Кстати, раз уж зашел разговор, посуда в ШНыре была разномастная, накопившаяся за несколько столетий. Тарелки-то, понятно, бились быстро, хотя временами попадалась и какая-нибудь желтая, невероятно тяжелая с пастухами и пастушками у серебряных озер. А вот ложки и вилки жили долго. Время их не брало. Наряду с обычными общепитовскими, одолженными из городской столовой Череповца лет тридцать назад, встречались и серебряные, с орлами.
Меркурий рассказывал, что, когда в 1812 году французы отступали, через Копытово шел обоз с награбленным в столице добром. Увяз в снегах.

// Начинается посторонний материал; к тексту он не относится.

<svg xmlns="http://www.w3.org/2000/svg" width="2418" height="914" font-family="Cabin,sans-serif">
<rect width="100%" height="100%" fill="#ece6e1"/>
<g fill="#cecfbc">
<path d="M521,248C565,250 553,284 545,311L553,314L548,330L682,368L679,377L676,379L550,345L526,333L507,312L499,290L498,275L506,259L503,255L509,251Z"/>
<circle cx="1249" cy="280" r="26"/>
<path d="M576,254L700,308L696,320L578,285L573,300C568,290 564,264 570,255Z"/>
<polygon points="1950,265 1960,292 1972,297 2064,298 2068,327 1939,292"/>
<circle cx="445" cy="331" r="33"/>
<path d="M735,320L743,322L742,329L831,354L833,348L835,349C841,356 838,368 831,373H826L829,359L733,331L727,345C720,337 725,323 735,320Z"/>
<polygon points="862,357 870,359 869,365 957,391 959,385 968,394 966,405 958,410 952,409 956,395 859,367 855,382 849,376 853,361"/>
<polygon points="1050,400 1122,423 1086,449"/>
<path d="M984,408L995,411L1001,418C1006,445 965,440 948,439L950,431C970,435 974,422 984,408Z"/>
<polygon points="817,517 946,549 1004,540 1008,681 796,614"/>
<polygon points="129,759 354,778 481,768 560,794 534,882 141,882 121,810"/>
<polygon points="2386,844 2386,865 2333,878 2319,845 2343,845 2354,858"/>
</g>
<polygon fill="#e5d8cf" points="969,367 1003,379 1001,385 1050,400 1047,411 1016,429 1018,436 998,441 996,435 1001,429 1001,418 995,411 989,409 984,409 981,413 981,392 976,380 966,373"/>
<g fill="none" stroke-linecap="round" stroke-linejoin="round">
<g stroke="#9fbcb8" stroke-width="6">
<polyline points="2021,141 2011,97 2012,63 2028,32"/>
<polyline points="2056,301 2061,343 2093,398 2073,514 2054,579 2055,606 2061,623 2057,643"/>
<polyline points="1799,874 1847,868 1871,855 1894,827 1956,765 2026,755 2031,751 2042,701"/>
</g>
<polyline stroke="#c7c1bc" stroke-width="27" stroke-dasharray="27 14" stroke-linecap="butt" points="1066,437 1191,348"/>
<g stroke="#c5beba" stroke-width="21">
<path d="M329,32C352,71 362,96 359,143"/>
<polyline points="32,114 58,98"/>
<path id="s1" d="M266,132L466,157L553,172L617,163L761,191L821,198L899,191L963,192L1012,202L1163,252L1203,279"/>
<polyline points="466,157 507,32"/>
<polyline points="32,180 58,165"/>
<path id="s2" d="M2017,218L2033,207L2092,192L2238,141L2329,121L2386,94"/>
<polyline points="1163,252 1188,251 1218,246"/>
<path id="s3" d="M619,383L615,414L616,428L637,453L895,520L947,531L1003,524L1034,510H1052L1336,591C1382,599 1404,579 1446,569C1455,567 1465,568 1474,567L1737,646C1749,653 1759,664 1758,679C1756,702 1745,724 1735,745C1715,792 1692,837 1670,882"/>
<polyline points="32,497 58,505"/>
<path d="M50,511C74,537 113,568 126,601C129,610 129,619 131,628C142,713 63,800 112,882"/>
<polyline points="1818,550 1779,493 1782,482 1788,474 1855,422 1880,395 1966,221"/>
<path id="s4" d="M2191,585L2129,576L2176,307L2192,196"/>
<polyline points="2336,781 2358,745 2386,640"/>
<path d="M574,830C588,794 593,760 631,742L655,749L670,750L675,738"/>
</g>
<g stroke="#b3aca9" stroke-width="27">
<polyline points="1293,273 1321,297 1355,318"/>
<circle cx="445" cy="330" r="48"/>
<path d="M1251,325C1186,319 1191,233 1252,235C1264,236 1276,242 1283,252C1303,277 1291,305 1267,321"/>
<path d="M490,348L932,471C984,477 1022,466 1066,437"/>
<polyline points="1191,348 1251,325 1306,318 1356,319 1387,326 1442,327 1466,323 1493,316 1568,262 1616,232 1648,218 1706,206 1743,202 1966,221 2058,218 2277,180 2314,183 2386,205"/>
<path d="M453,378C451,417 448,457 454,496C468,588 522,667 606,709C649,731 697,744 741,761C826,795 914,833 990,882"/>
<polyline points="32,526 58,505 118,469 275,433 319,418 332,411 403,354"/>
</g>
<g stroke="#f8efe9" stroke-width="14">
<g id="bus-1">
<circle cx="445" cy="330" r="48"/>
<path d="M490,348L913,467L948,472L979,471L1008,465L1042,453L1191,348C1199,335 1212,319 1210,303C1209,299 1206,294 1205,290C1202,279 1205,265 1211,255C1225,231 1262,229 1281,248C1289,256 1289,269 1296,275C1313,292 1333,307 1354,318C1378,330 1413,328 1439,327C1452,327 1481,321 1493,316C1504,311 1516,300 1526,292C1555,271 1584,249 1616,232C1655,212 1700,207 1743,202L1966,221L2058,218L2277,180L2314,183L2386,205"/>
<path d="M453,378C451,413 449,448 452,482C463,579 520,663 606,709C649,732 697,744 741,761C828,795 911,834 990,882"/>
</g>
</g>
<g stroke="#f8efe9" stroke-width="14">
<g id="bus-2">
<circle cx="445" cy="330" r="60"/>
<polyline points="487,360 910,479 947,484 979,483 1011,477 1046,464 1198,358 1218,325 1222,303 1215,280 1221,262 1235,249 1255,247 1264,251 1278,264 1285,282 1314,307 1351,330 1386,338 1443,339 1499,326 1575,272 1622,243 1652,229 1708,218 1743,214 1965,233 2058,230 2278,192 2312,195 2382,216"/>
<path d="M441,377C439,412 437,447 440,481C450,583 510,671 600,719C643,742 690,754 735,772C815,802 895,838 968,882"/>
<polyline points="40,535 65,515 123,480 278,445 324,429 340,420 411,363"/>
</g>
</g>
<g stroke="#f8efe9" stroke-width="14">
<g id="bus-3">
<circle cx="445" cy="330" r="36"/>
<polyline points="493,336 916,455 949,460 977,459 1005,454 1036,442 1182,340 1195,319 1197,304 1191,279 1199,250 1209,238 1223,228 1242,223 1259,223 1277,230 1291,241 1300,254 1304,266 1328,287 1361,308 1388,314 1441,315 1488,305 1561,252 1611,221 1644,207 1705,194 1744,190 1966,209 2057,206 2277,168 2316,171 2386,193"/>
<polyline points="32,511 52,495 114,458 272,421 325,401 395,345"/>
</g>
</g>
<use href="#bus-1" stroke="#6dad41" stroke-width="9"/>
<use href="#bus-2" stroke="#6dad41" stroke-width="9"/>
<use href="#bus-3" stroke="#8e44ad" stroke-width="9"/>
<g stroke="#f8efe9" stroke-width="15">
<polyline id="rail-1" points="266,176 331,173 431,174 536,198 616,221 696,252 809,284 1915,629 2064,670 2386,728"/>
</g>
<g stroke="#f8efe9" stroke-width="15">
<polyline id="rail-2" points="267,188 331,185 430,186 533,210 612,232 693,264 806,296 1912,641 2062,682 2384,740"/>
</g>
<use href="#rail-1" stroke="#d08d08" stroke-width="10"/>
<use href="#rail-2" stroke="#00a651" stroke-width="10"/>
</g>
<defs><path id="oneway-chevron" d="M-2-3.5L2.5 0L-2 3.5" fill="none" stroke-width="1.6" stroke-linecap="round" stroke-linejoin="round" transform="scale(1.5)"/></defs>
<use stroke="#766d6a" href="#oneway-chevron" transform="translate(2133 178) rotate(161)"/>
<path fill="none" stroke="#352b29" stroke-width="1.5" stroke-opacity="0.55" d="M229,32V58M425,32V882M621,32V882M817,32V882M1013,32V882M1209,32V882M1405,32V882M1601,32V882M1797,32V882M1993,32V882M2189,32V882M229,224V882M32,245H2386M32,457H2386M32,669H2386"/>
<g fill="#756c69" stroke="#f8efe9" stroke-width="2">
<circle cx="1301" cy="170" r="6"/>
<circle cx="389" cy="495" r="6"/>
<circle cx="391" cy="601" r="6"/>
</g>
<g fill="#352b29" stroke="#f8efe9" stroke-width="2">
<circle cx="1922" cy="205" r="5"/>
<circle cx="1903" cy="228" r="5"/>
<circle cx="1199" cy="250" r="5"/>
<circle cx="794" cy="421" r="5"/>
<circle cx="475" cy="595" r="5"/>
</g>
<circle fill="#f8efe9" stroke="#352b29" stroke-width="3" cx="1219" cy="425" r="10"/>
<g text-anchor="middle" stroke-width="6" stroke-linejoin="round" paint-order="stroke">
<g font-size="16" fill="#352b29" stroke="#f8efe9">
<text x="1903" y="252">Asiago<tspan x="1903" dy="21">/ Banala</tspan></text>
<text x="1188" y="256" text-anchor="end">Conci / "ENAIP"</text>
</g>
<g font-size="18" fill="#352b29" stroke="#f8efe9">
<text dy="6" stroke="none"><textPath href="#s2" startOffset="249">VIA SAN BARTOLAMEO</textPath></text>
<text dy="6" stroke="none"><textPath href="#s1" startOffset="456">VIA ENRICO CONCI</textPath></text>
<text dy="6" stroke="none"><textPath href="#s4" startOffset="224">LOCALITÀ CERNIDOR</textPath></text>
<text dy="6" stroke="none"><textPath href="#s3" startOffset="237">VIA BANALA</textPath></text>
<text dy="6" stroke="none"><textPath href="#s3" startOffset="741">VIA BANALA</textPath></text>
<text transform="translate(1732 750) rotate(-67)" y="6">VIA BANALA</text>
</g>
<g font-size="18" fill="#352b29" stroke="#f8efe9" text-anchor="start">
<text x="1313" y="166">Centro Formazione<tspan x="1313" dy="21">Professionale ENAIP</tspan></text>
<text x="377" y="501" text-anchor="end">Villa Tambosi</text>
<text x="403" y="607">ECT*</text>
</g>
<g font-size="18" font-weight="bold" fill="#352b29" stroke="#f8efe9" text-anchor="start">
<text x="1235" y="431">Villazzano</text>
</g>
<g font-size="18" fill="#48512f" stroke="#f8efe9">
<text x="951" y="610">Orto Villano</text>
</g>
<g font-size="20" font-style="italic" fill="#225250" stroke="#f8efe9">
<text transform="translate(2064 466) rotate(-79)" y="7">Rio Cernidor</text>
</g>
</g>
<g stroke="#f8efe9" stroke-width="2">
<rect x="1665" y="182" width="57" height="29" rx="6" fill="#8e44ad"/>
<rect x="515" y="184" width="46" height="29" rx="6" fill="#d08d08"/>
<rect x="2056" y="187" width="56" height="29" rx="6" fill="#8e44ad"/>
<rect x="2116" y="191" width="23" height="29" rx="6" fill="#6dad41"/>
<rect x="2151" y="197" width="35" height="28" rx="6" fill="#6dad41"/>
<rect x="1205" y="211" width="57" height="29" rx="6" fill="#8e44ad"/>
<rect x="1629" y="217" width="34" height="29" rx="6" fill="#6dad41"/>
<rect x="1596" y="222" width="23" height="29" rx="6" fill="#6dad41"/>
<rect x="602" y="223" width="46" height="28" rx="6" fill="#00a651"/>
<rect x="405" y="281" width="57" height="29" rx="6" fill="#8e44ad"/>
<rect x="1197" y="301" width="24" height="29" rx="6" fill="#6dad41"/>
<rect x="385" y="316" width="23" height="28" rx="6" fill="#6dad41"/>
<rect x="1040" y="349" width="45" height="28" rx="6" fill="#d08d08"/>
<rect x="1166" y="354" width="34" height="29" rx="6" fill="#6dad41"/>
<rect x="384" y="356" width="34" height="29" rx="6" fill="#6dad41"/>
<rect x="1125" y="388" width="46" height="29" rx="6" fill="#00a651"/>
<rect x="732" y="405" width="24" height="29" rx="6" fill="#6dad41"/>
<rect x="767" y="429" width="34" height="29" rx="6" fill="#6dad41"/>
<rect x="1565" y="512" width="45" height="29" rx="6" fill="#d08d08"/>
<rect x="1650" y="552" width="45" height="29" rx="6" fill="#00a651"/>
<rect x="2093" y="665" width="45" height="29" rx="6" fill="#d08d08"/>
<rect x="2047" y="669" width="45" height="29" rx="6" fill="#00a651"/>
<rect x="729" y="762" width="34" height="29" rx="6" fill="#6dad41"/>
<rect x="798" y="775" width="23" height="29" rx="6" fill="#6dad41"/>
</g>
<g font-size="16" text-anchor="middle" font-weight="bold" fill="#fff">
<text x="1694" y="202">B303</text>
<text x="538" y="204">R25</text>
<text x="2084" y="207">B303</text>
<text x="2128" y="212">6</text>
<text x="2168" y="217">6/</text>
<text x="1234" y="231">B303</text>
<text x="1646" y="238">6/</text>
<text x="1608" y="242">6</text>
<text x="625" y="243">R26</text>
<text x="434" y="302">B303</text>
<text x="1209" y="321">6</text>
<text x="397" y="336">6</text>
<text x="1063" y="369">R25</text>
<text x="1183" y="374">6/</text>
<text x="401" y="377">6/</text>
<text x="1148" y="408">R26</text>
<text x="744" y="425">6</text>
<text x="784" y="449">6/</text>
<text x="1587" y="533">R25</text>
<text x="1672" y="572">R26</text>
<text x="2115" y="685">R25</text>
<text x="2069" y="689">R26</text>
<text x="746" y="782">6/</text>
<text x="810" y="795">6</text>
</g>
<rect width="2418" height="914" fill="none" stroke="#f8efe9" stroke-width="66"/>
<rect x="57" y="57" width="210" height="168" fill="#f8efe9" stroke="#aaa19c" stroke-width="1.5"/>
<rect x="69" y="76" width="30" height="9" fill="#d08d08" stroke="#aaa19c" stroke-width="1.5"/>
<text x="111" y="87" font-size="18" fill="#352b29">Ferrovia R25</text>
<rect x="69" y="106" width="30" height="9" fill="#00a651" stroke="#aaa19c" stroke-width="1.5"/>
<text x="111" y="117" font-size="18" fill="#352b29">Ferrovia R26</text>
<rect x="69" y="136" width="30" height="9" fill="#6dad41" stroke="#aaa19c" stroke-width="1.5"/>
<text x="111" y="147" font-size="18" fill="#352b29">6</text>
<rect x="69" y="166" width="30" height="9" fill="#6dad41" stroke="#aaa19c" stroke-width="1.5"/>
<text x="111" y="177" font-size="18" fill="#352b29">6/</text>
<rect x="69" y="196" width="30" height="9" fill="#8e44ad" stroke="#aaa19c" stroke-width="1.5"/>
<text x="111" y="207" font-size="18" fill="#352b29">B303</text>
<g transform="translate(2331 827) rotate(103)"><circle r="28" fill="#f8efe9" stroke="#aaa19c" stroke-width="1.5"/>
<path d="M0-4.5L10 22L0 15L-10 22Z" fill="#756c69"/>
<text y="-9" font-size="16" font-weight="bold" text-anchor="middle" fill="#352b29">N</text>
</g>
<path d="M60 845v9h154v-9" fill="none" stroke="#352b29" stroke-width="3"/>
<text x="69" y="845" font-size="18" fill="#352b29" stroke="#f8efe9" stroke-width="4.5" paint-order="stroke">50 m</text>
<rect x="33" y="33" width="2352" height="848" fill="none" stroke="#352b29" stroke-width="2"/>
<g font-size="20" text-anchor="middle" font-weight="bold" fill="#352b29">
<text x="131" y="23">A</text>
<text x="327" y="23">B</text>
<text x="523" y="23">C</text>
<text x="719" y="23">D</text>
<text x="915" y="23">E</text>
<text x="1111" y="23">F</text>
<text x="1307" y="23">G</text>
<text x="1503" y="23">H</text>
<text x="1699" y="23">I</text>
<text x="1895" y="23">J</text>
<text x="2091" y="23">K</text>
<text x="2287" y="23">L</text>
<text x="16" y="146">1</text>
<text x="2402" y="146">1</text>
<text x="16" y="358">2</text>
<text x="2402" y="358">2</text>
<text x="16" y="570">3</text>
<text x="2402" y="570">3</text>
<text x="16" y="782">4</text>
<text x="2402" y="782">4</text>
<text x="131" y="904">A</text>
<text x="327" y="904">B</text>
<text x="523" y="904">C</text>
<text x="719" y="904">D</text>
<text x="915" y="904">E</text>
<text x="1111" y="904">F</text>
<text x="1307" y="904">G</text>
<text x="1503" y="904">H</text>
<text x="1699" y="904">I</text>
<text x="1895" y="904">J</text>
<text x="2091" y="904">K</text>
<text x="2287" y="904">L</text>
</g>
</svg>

Тридцать французов, несколько поляков, офицер и пушчонка. Ночью сидели у костра, дрожали. Под утро к ним подлетели шныры, поговорили. Дальше французы топали налегке и в снегах больше не застревали. Пушчонку многие видели. Она стояла у хозблока. В ствол ей вечно наталкивали мусор.
– А вещи из обоза? Вернули? – спросила, помнится, Яра.
– Да оно, понимаешь. Москва большая. Поди пойми, чего откуда. Стырено. Тогда в ШНыре. Хозяйством заправлял. Михеич. Курский мужик, коренной. У него снега зимой. Не допросишься.
– Вроде Кузепыча?
– Не человек ищет место. А место. Ищет. Кого ему надо, – веско ответил Меркурий.
* * *
День тянулся, тянулся и, наконец, согласился закончиться. Около восьми, когда пегасня была вычищена и проветрена, Меркурий удовлетворенно оглядел ее и позволил завести пегов.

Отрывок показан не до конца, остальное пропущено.